The US and Saudi Arabia are finalizing an enhanced security deal that will elevate the US defense commitment to Saudi Arabia. Although not as extensive as the US-Japan security treaty, it includes formal guarantees to defend Saudi Arabia if attacked.

The deal provides Saudi Arabia with advanced access to US weaponry and cooperation in emerging technologies such as artificial intelligence. Additionally, it grants the US access to Saudi airspace for protecting the interests of the US and its allies.

This agreement is part of a broader geopolitical strategy that includes potential normalization of Saudi-Israeli relations and addressing regional threats, particularly from Iran. Furthermore, Saudi Arabia has agreed to halt Chinese arms purchases and restrict Beijing’s investments in the kingdom.

The conspiracy articles claim that Saudi Arabia is now free to sell oil in other currencies, but Saudi Arabia was always free to do so. They have chosen not to because other currencies are less stable and less convertible than the dollar, and this has not changed.

Over the past five years, there have been reports of Saudi Arabia discussing the possibility of trading oil in yuan, rubles, or cryptocurrencies with China, Russia, and other nations, but nothing has come of these discussions. The Saudi Riyal is pegged to the dollar, and much of its foreign currency reserves are held in US dollars and dollar equivalents.

Now that Saudi Arabia has officially joined BRICS, speculation has increased about them accepting rubles, yuan, or a synthetic BRICS currency or cryptocurrency for oil trades. However, this remains unlikely for the same reasons as before.

The ruble is a pariah currency, useless outside of Russia. The yuan is semi-convertible and semi-market, with its value largely pegged to the US dollar and controlled by China’s central bank, limiting the influence of market forces on its exchange rate.

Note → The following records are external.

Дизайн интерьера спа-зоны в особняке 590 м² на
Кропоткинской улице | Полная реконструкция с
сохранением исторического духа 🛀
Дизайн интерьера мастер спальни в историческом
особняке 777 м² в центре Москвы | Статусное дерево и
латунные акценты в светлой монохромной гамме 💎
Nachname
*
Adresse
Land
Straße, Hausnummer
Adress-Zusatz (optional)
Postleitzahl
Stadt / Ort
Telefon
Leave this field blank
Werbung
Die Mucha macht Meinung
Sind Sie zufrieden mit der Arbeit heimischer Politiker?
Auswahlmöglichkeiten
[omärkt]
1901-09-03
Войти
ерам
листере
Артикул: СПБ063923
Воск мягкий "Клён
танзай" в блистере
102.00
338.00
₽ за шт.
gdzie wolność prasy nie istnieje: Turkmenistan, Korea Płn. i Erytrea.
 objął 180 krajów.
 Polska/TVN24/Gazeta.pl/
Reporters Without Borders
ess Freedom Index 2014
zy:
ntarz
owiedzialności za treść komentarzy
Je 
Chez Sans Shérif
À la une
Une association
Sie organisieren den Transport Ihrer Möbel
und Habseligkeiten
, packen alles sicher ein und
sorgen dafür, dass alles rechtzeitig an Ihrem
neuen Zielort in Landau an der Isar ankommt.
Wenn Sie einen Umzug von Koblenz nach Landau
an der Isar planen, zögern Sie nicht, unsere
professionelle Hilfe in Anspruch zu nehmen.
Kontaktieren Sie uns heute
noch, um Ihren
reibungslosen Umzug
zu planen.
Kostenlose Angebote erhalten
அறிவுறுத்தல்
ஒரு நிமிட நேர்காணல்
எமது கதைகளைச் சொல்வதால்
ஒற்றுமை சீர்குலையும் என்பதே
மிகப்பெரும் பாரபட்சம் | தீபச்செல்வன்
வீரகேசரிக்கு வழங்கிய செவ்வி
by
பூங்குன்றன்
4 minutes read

The other BRICS partners, Brazil, India, South Africa, and now Ethiopia, have weak currencies that are largely useless outside their home countries. The UAE currency is arguably the best of the lot, mirroring the Riyal by being pegged to the dollar and backed by US dollar reserves. However, as an oil-producing nation, the UAE will not be buying oil from Saudi Arabia.

Brazil and China have discussed creating a cryptocurrency composed of BRICS currencies, but combining them would make the currency weaker than the yuan alone. Additionally, oil cannot be priced in these other currencies nor can they be used as units of account due to their fluctuations against the global currency, the dollar. Therefore, the rational choice for Saudi Arabia is to continue using the dollar.

The other parts of the agreement with the US are crucial incentives for Saudi Arabia to continue its partnership with the US. By being allowed to purchase new US government debt at the issue price, Saudi Arabia effectively receives a discount and can earn more from value increases than countries buying on the open market.

Additionally, Saudi Arabia relies on US military protection due to ongoing threats from Iran and the persistent Shiite-Sunni divide. The region’s instability, exacerbated by the Israel-Hamas conflict and Iran’s support of terrorist groups, underscores this need.

While Beijing might desire a US troop withdrawal, potentially replacing them with the People’s Liberation Army (PLA), no country has agreed to such a presence. Even Djibouti, hosting the only official overseas PLA base, also accommodates US and other international bases.

Sorry, America haters, the petrodollar is here to stay and with it, US economic and military hegemony.